Peter Griffiths PlanetArk 28 Jul 10;
Britain may need to double its electricity supply and virtually eliminate emissions from power stations by 2050 if it is to meet legally binding climate change targets, the government said on Tuesday.
Announcing the coalition's first annual energy statement setting out its policy, Energy Secretary Chris Huhne said the "era of cheap, abundant energy is over," and the world must switch to alternative power sources.
Industry, heating and transport will use more electricity instead of oil and gas as the government seeks to cut greenhouse gas emissions by 80 percent by 2050 from 1990 levels.
Failure to build a low-carbon economy would leave Britain vulnerable to volatile oil prices, more reliant on imports and exposed to insecure energy supplies, Huhne added. The statement set out 32 ways to move away from fossil fuels and become more energy efficient.
"We must find ways of making energy go further," Huhne said. "Even as we reduce overall demand for energy, we may need to meet a near doubling in demand for electricity."
Energy bills will "rise considerably" in the coming years, the report said, although Huhne said it was hard to put a figure on the expected rises.
Plans for new "smart" electricity meters that allow people to monitor their consumption more closely could be brought forward to 2018 from 2020.
While much of the statement's contents were already known, Huhne said bringing all the ideas together would create "an overarching framework" to guide business and consumers.
The government promised to reform energy markets, build a more modern electricity network, make buildings more efficient and create a Green Investment Bank to support low carbon projects.
Huhne acknowledged the scale of the energy challenge.
Britain is committed to sourcing 15 percent of its total energy needs from renewables including wind, solar and tidal power by 2020. That amounts to a sevenfold increase from current levels.

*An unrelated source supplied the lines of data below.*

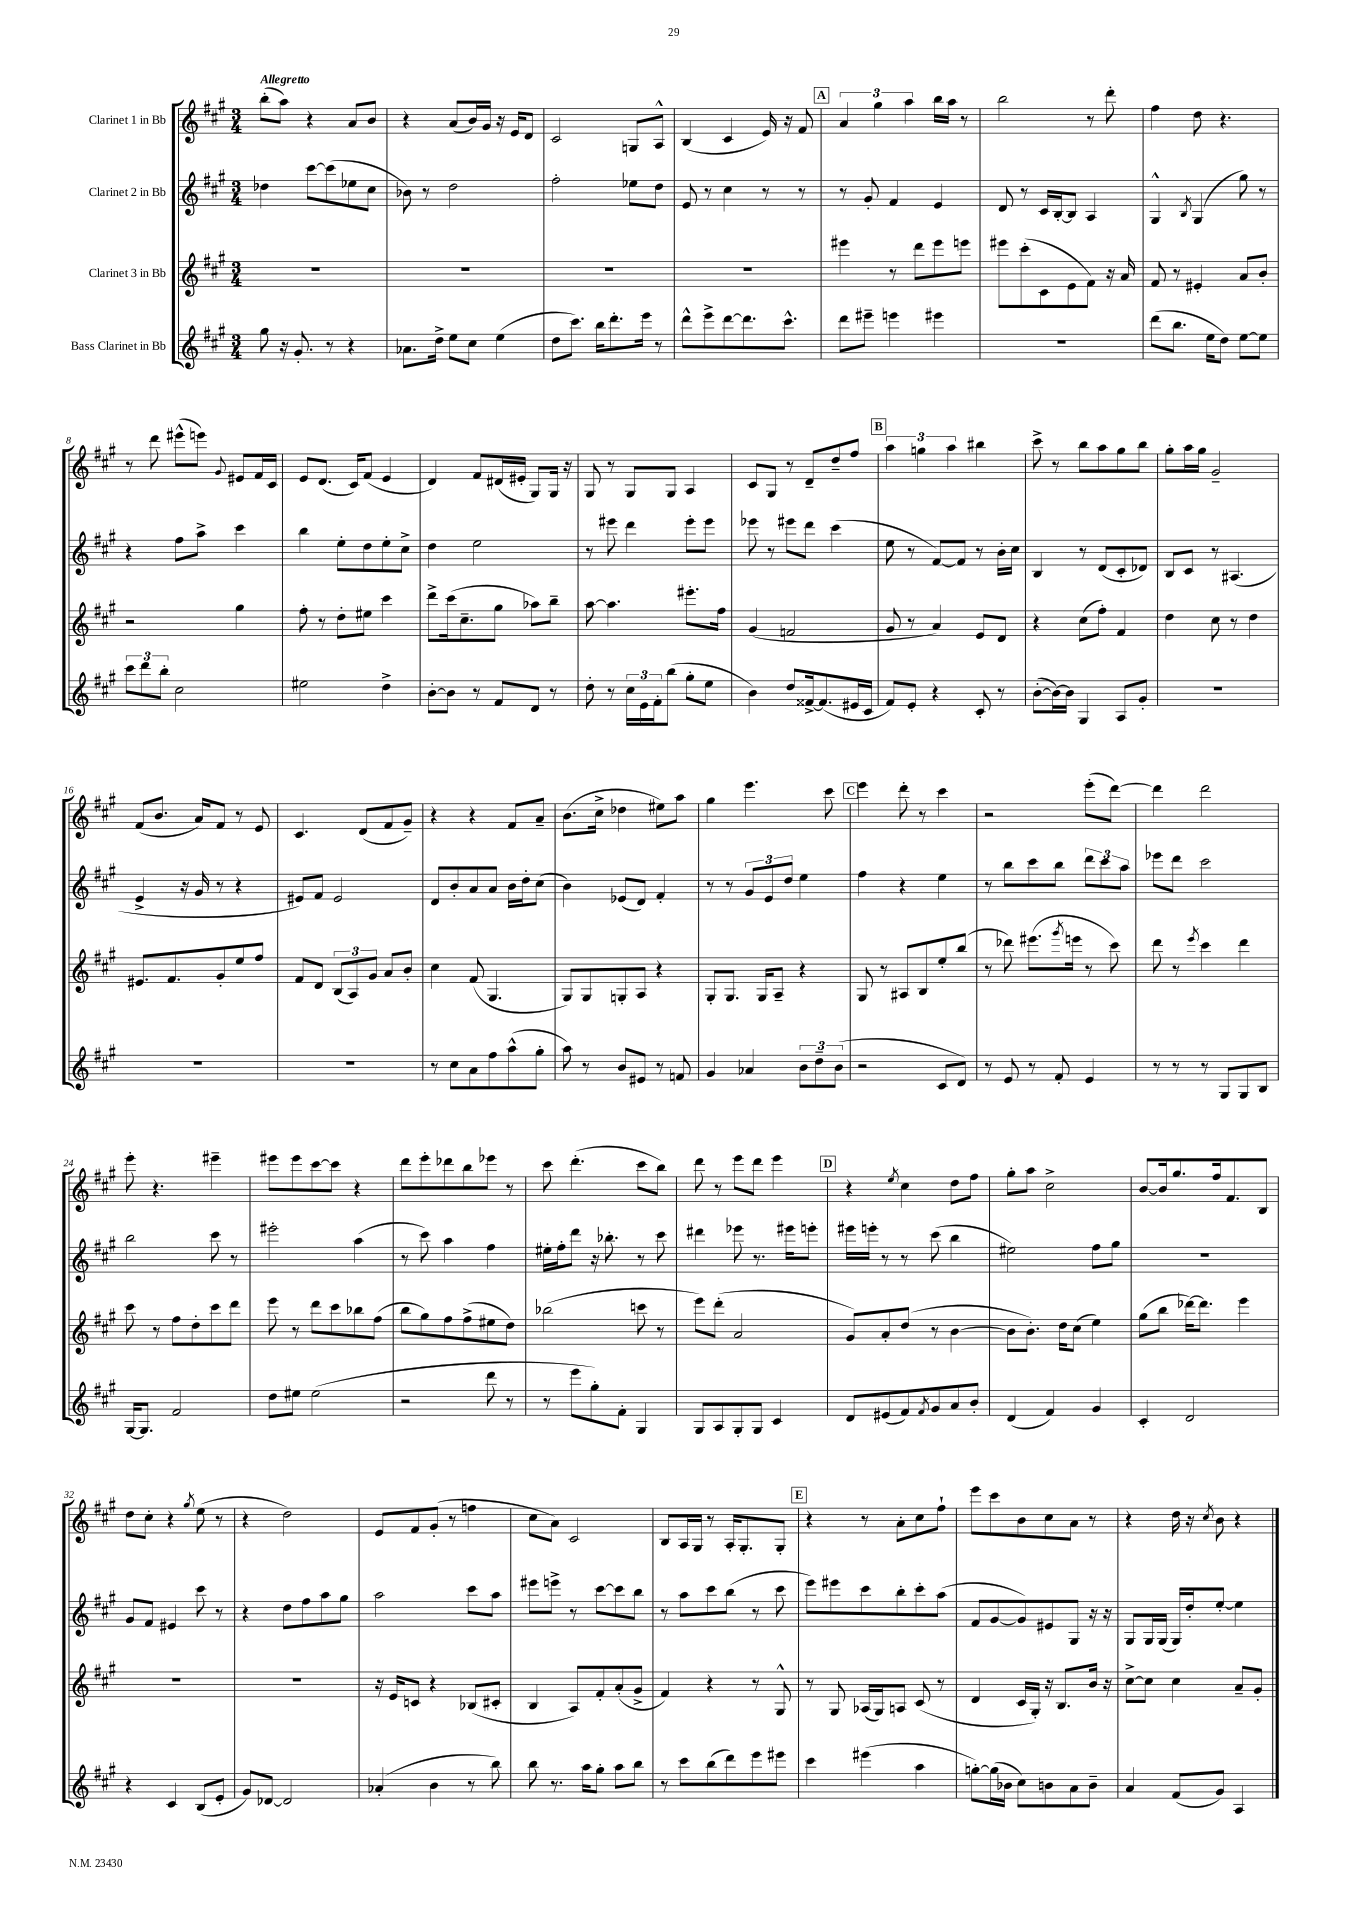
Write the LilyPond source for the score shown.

<<
\new StaffGroup <<
\new Staff = "s0" \with { instrumentName = "Clarinet 1 in Bb" } {
    \clef treble \key a \major \numericTimeSignature \time 3/4 \tempo "Allegretto"
    b''8-.( a''8) r4 a'8 b'8 |
    r4 a'8( b'16) gis'16 r16 e'16 d'8 |
    cis'2 g8 a8-^ |
    b4( cis'4 e'16) r16 fis'8 |
    \mark \markup { \box "A" } \tuplet 3/2 { a'4 gis''4 a''4 } b''16 a''16 r8 |
    b''2 r8 d'''8-. |
    fis''4 d''8 r4. |
    r8 d'''8 eis'''8-^( e'''8) \appoggiatura { gis'8 } eis'8 fis'16 cis'16 |
    e'8 d'8.( cis'16) fis'8( e'4 |
    d'4) fis'8 dis'16( eis'16-. gis8) gis16 r16 |
    gis8 r8 gis8 gis8 a4 |
    cis'8 gis8 r8 d'8-- d''8-- fis''8 |
    \mark \markup { \box "B" } \tuplet 3/2 { a''4 g''4 a''4 } bis''4 |
    cis'''8-> r8 b''8 a''8 gis''8 b''8 |
    gis''8-. a''16 gis''16 gis'2-- |
    fis'8( b'8. a'16) fis'8 r8 e'8 |
    cis'4. d'8( fis'8 gis'8--) |
    r4 r4 fis'8 a'8-- |
    b'8.( cis''16-> des''4 eis''8) a''8 |
    gis''4 e'''4. cis'''8 |
    \mark \markup { \box "C" } e'''4 d'''8-. r8 cis'''4 |
    r2 e'''8-.( d'''8~) |
    d'''4 d'''2 |
    e'''8-. r4. eis'''4-- |
    eis'''8 eis'''8 cis'''8~ cis'''8 r4 |
    d'''8 e'''8-. des'''8 b''8 ees'''8 r8 |
    cis'''8 d'''4.-.( cis'''8 b''8) |
    d'''8 r8 e'''8 d'''8 e'''4 |
    \mark \markup { \box "D" } r4 \acciaccatura { e''8 } cis''4 d''8 fis''8 |
    gis''8-. a''8 cis''2-> |
    b'8~ b'16 gis''8. fis''16 fis'8. b8 |
    d''8 cis''8-. r4 \acciaccatura { gis''8 } e''8( r8 |
    r4 d''2) |
    e'8 fis'8 gis'8-.( r8 f''4 |
    cis''8 a'8) cis'2 |
    b8 a16 gis16 r8 a16-. gis8.-. gis8-. |
    \mark \markup { \box "E" } r4 r8 a'8-. cis''8 fis''8-! |
    e'''8 cis'''8 b'8 cis''8 a'8 r8 |
    r4 d''16 r16 \acciaccatura { cis''8 } b'8 r4 \bar "|." |
}
\new Staff = "s1" \with { instrumentName = "Clarinet 2 in Bb" } {
    \clef treble \key a \major \numericTimeSignature \time 3/4
    des''4 cis'''8~ cis'''8( ees''8 cis''8 |
    bes'8) r8 d''2 |
    fis''2-. ees''8 d''8 |
    e'8 r8 cis''4 r8 r8 |
    \mark \markup { \box "A" } r8 gis'8-. fis'4 e'4 |
    d'8 r8 cis'16 b16~-. b8 a4 |
    gis4-^ \acciaccatura { b8 } gis4( gis''8) r8 |
    r4 fis''8 a''8-> cis'''4 |
    b''4 e''8-. d''8 e''8-. cis''8-> |
    d''4 e''2 |
    r8 eis'''8 d'''4 eis'''8-. eis'''8 |
    ees'''8 r8 eis'''8 d'''8 cis'''4( |
    \mark \markup { \box "B" } e''8 r8 fis'8~) fis'8 r8 b'16-. cis''16 |
    b4 r8 d'8( cis'8-. des'8) |
    b8 cis'8 r8 ais4.( |
    e'4-> r16 gis'16 r8 r4 |
    eis'8) fis'8 eis'2 |
    d'8 b'8-. a'8 a'8 b'16 d''16-. cis''8( |
    b'4) ees'8( d'8) fis'4-. |
    r8 r8 \tuplet 3/2 { gis'8 e'8 d''8 } e''4 |
    \mark \markup { \box "C" } fis''4 r4 e''4 |
    r8 b''8 cis'''8 b''8 \tuplet 3/2 { d'''8 cis'''8 a''8 } |
    ees'''8 d'''8 cis'''2 |
    b''2 cis'''8 r8 |
    eis'''2-. a''4( |
    r8 cis'''8) a''4 fis''4 |
    eis''16-. fis''16-. d'''8 r16 bes''8.-. r8 cis'''8 |
    dis'''4 ees'''8 r8. eis'''16 e'''8-. |
    \mark \markup { \box "D" } eis'''16 e'''16-. r8 r8 cis'''8( b''4 |
    eis''2) fis''8 gis''8 |
    R2. |
    gis'8 fis'8 eis'4 cis'''8 r8 |
    r4 d''8 fis''8 a''8 gis''8 |
    a''2 cis'''8 a''8 |
    eis'''8 e'''8-> r8 cis'''8~ cis'''8 b''8 |
    r8 a''8 cis'''8 b''8( r8 cis'''8 |
    \mark \markup { \box "E" } e'''8) eis'''8 cis'''8 b''8-. cis'''8-. a''8( |
    fis'8 gis'8~ gis'8) eis'8 gis8 r16 r16 |
    gis8 gis16 gis16( gis16) d''16-. e''8~-. e''4 \bar "|." |
}
\new Staff = "s2" \with { instrumentName = "Clarinet 3 in Bb" } {
    \clef treble \key a \major \numericTimeSignature \time 3/4
    R2. |
    R2. |
    R2. |
    R2. |
    \mark \markup { \box "A" } eis'''4 r8 d'''8 eis'''8 e'''8 |
    eis'''8 cis'''8-.( cis'8 e'8 fis'8) r16 a'16 |
    fis'8 r8 eis'4-. a'8 b'8-. |
    r2 gis''4 |
    fis''8-. r8 d''8-. eis''8 cis'''4 |
    d'''8-> cis'''16( cis''8.-- gis''8 aes''8) b''8-- |
    a''8~ a''4. eis'''8.-. fis''16 |
    gis'4( f'2 |
    \mark \markup { \box "B" } gis'8 r8 a'4) e'8 d'8 |
    r4 cis''8( fis''8-.) fis'4 |
    d''4 cis''8 r8 d''4 |
    eis'8. fis'8. gis'8-. e''8 fis''8 |
    fis'8 d'8 \tuplet 3/2 { b8( a8) gis'8 } a'8 b'8-. |
    cis''4 fis'8( gis4. |
    gis8) gis8 g8-. a8 r4 |
    gis8-. gis8. gis16 a8-- r4 |
    \mark \markup { \box "C" } gis8 r8 ais8 b8 e''8-. b''8( |
    r8 des'''8) eis'''8.( \acciaccatura { gis'''8 } e'''16 r8 cis'''8) |
    d'''8 r8 \acciaccatura { e'''8 } cis'''4 d'''4 |
    cis'''8 r8 fis''8 d''8-. cis'''8 d'''8 |
    e'''8 r8 d'''8 cis'''8 bes''8 fis''8( |
    b''8 gis''8) fis''8 fis''8->( eis''8 d''8) |
    bes''2( c'''8 r8 |
    e'''8) d'''8-.( a'2 |
    \mark \markup { \box "D" } gis'8) a'8-. d''8( r8 b'4~ |
    b'8 b'8.-.) d''16 cis''8( e''4) |
    gis''8( b''8 des'''16~) des'''8. e'''4 |
    R2. |
    R2. |
    r16 e'16 c'8 r4 bes8( cis'8-. |
    b4 a8) fis'8-. a'8-.( gis'8-> |
    fis'4) r4 r8 gis8-^ |
    \mark \markup { \box "E" } r8 gis8 aes16( gis16) a8 cis'8( r8 |
    d'4 cis'16 gis16-.) r16 b8. b'16 r16 |
    cis''8~-> cis''8 cis''4 a'8-- gis'8-. \bar "|." |
}
\new Staff = "s3" \with { instrumentName = "Bass Clarinet in Bb" } {
    \clef treble \key a \major \numericTimeSignature \time 3/4
    gis''8 r16 gis'8.-. r8 r4 |
    aes'8. d''16-> e''8 cis''8 e''4( |
    d''8 cis'''8.) b''16 d'''8.-. e'''16 r8 |
    d'''8-^ e'''8-> d'''8~ d'''8. cis'''8.-^ |
    \mark \markup { \box "A" } d'''8 eis'''8-- e'''4 eis'''4 |
    R2. |
    d'''8( b''8. e''16 d''8) e''8~ e''8 |
    \tuplet 3/2 { cis'''8 d'''8 b''8-. } cis''2 |
    eis''2 d''4-> |
    b'8~-. b'8 r8 fis'8 d'8 r8 |
    d''8-. r8 \tuplet 3/2 { cis''16 e'16 fis'16-. } b''8( gis''8-. e''8 |
    b'4) d''8 fisis'16~-> fisis'8.( eis'16 cis'16 |
    \mark \markup { \box "B" } fis'8) e'8-. r4 cis'8-. r8 |
    b'8~-.( b'16~) b'16 gis4 a8 gis'8-. |
    R2. |
    R2. |
    R2. |
    r8 cis''8 a'8 fis''8 a''8-^( gis''8-. |
    a''8) r8 b'8 eis'8 r8 f'8 |
    gis'4 aes'4 \tuplet 3/2 { b'8 d''8-- b'8( } |
    \mark \markup { \box "C" } r2 cis'8 d'8) |
    r8 e'8 r8 fis'8-. e'4 |
    r8 r8 r8 gis8 gis8 b8 |
    gis16~ gis8. fis'2 |
    d''8 eis''8 eis''2( |
    r2 d'''8 r8 |
    r8 e'''8 gis''8-.) fis'8-. gis4 |
    gis8 a8 gis8-. gis8 cis'4 |
    \mark \markup { \box "D" } d'8 eis'8( fis'8) \acciaccatura { fis'8 } gis'8 a'8 b'8-. |
    d'4( fis'4) gis'4 |
    cis'4-. d'2 |
    r4 cis'4 b8( e'8-. |
    gis'8) des'8~ des'2 |
    aes'4-.( b'4 r8 b''8) |
    b''8 r8. a''16 gis''8-. a''8 b''8 |
    r8 cis'''8 b''8( d'''8) e'''8 eis'''8 |
    \mark \markup { \box "E" } cis'''4 eis'''4( a''4 |
    g''8~-.) g''16( bes'16 cis''8) b'8 a'8 b'8-- |
    a'4 fis'8( gis'8) a4 \bar "|." |
}
>>
>>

Renewables are also seen generating 30 percent of the country's electricity, up from about 5.5 percent today.
The problem is exacerbated by the scheduled decline in existing oil, gas and nuclear capacity in the next 15 years.
"We lose a third of our coal plants by 2016 ... we lose much of the rest of the coal plant as a result of the emissions reduction directive coming in toward the end of the decade, and we are due to lose most of the nuclear plant by 2023," Energy Minister Charles Hendry told a news conference.
Huhne said the previous Labor government left a poor legacy on energy policy.
But Labor's energy spokesman, Ed Miliband, dismissed the statement as "rhetoric without substance."
"What the secretary of state didn't tell us is that on a whole range of issues he is going backwards, not forwards compared to the actions of the last government," Miliband said.